_Work to be completed_: Please transcribe the material below line for line, keeping every character, symbol and space unchanged.
*** Dataset extract Section Begins ***
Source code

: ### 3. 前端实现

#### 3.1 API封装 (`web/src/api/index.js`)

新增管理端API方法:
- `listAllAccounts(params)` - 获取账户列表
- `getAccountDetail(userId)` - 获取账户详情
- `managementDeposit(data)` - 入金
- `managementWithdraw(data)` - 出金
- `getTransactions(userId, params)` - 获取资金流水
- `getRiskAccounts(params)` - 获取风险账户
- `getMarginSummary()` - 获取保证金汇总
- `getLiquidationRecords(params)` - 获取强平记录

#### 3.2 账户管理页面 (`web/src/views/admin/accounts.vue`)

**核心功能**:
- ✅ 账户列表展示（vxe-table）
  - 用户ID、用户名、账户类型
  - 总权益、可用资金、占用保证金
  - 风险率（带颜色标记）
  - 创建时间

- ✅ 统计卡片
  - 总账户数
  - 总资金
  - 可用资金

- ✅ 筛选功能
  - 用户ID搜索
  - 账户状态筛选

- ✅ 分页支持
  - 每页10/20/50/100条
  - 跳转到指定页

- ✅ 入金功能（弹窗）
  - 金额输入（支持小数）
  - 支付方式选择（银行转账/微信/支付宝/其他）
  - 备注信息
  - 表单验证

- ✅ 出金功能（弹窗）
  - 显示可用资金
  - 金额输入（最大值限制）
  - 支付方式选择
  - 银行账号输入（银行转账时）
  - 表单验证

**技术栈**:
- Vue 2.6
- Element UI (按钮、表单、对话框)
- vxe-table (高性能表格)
*** Dataset extract Section Ends ***
_Reply_:
Source code

: ### 3. 前端实现

#### 3.1 API封装 (`web/src/api/index.js`)

新增管理端API方法:
- `listAllAccounts(params)` - 获取账户列表
- `getAccountDetail(userId)` - 获取账户详情
- `managementDeposit(data)` - 入金
- `managementWithdraw(data)` - 出金
- `getTransactions(userId, params)` - 获取资金流水
- `getRiskAccounts(params)` - 获取风险账户
- `getMarginSummary()` - 获取保证金汇总
- `getLiquidationRecords(params)` - 获取强平记录

#### 3.2 账户管理页面 (`web/src/views/admin/accounts.vue`)

**核心功能**:
- ✅ 账户列表展示（vxe-table）
  - 用户ID、用户名、账户类型
  - 总权益、可用资金、占用保证金
  - 风险率（带颜色标记）
  - 创建时间

- ✅ 统计卡片
  - 总账户数
  - 总资金
  - 可用资金

- ✅ 筛选功能
  - 用户ID搜索
  - 账户状态筛选

- ✅ 分页支持
  - 每页10/20/50/100条
  - 跳转到指定页

- ✅ 入金功能（弹窗）
  - 金额输入（支持小数）
  - 支付方式选择（银行转账/微信/支付宝/其他）
  - 备注信息
  - 表单验证

- ✅ 出金功能（弹窗）
  - 显示可用资金
  - 金额输入（最大值限制）
  - 支付方式选择
  - 银行账号输入（银行转账时）
  - 表单验证

**技术栈**:
- Vue 2.6
- Element UI (按钮、表单、对话框)
- vxe-table (高性能表格)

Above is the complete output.